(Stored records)
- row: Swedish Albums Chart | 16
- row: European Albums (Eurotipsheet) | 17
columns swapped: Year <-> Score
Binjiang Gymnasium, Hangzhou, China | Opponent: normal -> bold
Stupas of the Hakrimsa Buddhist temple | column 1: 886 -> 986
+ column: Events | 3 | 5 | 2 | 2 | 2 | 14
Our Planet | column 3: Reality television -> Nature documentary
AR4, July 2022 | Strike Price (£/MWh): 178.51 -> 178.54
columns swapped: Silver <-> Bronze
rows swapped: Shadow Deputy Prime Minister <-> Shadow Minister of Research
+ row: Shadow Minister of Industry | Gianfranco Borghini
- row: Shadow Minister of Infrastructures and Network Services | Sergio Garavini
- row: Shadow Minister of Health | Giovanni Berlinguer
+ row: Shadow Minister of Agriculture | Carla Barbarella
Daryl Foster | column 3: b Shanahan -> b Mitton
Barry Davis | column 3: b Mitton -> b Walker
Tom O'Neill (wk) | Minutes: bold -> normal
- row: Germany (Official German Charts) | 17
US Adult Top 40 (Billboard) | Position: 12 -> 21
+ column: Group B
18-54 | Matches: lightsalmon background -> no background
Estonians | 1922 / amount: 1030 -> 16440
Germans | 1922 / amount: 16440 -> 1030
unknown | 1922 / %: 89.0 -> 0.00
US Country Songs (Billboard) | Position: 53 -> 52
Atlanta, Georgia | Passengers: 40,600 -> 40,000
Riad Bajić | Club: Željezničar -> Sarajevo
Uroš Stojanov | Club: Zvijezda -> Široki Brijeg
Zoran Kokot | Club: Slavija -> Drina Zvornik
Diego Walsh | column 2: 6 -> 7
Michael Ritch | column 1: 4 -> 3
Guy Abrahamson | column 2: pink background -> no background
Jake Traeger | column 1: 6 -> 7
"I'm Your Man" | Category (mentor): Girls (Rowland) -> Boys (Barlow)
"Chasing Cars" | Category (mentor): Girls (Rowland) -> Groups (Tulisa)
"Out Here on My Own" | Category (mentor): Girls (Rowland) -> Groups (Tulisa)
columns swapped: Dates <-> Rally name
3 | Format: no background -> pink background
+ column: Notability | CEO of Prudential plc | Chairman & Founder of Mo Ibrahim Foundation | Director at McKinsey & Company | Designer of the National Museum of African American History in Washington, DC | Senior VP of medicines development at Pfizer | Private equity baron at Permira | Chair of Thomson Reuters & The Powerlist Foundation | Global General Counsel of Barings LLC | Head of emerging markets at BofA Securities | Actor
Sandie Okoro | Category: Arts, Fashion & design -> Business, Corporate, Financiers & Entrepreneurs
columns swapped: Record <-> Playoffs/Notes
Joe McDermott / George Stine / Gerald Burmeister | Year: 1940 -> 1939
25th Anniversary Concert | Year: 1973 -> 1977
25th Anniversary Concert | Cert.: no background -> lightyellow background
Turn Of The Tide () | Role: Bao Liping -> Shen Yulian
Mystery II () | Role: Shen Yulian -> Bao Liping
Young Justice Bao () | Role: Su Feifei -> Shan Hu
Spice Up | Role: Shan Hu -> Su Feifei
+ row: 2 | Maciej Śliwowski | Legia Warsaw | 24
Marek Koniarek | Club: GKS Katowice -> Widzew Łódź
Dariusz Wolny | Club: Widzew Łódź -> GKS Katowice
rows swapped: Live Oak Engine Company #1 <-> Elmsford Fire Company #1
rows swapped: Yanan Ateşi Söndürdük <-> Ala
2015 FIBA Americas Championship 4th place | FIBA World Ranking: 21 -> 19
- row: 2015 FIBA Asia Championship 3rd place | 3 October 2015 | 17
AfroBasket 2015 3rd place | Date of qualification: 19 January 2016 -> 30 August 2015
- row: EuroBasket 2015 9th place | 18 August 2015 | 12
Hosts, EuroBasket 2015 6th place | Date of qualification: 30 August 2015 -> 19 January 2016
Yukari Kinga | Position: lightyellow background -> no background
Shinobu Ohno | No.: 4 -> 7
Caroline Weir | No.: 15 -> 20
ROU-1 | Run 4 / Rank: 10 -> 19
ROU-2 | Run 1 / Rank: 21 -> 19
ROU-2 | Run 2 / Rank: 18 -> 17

◆ DO THIS ◆
Reproduce every line above word for word, from the first to the last.

◆ ANSWER TO THIS TASK ◆
- row: Swedish Albums Chart | 16
- row: European Albums (Eurotipsheet) | 17
columns swapped: Year <-> Score
Binjiang Gymnasium, Hangzhou, China | Opponent: normal -> bold
Stupas of the Hakrimsa Buddhist temple | column 1: 886 -> 986
+ column: Events | 3 | 5 | 2 | 2 | 2 | 14
Our Planet | column 3: Reality television -> Nature documentary
AR4, July 2022 | Strike Price (£/MWh): 178.51 -> 178.54
columns swapped: Silver <-> Bronze
rows swapped: Shadow Deputy Prime Minister <-> Shadow Minister of Research
+ row: Shadow Minister of Industry | Gianfranco Borghini
- row: Shadow Minister of Infrastructures and Network Services | Sergio Garavini
- row: Shadow Minister of Health | Giovanni Berlinguer
+ row: Shadow Minister of Agriculture | Carla Barbarella
Daryl Foster | column 3: b Shanahan -> b Mitton
Barry Davis | column 3: b Mitton -> b Walker
Tom O'Neill (wk) | Minutes: bold -> normal
- row: Germany (Official German Charts) | 17
US Adult Top 40 (Billboard) | Position: 12 -> 21
+ column: Group B
18-54 | Matches: lightsalmon background -> no background
Estonians | 1922 / amount: 1030 -> 16440
Germans | 1922 / amount: 16440 -> 1030
unknown | 1922 / %: 89.0 -> 0.00
US Country Songs (Billboard) | Position: 53 -> 52
Atlanta, Georgia | Passengers: 40,600 -> 40,000
Riad Bajić | Club: Željezničar -> Sarajevo
Uroš Stojanov | Club: Zvijezda -> Široki Brijeg
Zoran Kokot | Club: Slavija -> Drina Zvornik
Diego Walsh | column 2: 6 -> 7
Michael Ritch | column 1: 4 -> 3
Guy Abrahamson | column 2: pink background -> no background
Jake Traeger | column 1: 6 -> 7
"I'm Your Man" | Category (mentor): Girls (Rowland) -> Boys (Barlow)
"Chasing Cars" | Category (mentor): Girls (Rowland) -> Groups (Tulisa)
"Out Here on My Own" | Category (mentor): Girls (Rowland) -> Groups (Tulisa)
columns swapped: Dates <-> Rally name
3 | Format: no background -> pink background
+ column: Notability | CEO of Prudential plc | Chairman & Founder of Mo Ibrahim Foundation | Director at McKinsey & Company | Designer of the National Museum of African American History in Washington, DC | Senior VP of medicines development at Pfizer | Private equity baron at Permira | Chair of Thomson Reuters & The Powerlist Foundation | Global General Counsel of Barings LLC | Head of emerging markets at BofA Securities | Actor
Sandie Okoro | Category: Arts, Fashion & design -> Business, Corporate, Financiers & Entrepreneurs
columns swapped: Record <-> Playoffs/Notes
Joe McDermott / George Stine / Gerald Burmeister | Year: 1940 -> 1939
25th Anniversary Concert | Year: 1973 -> 1977
25th Anniversary Concert | Cert.: no background -> lightyellow background
Turn Of The Tide () | Role: Bao Liping -> Shen Yulian
Mystery II () | Role: Shen Yulian -> Bao Liping
Young Justice Bao () | Role: Su Feifei -> Shan Hu
Spice Up | Role: Shan Hu -> Su Feifei
+ row: 2 | Maciej Śliwowski | Legia Warsaw | 24
Marek Koniarek | Club: GKS Katowice -> Widzew Łódź
Dariusz Wolny | Club: Widzew Łódź -> GKS Katowice
rows swapped: Live Oak Engine Company #1 <-> Elmsford Fire Company #1
rows swapped: Yanan Ateşi Söndürdük <-> Ala
2015 FIBA Americas Championship 4th place | FIBA World Ranking: 21 -> 19
- row: 2015 FIBA Asia Championship 3rd place | 3 October 2015 | 17
AfroBasket 2015 3rd place | Date of qualification: 19 January 2016 -> 30 August 2015
- row: EuroBasket 2015 9th place | 18 August 2015 | 12
Hosts, EuroBasket 2015 6th place | Date of qualification: 30 August 2015 -> 19 January 2016
Yukari Kinga | Position: lightyellow background -> no background
Shinobu Ohno | No.: 4 -> 7
Caroline Weir | No.: 15 -> 20
ROU-1 | Run 4 / Rank: 10 -> 19
ROU-2 | Run 1 / Rank: 21 -> 19
ROU-2 | Run 2 / Rank: 18 -> 17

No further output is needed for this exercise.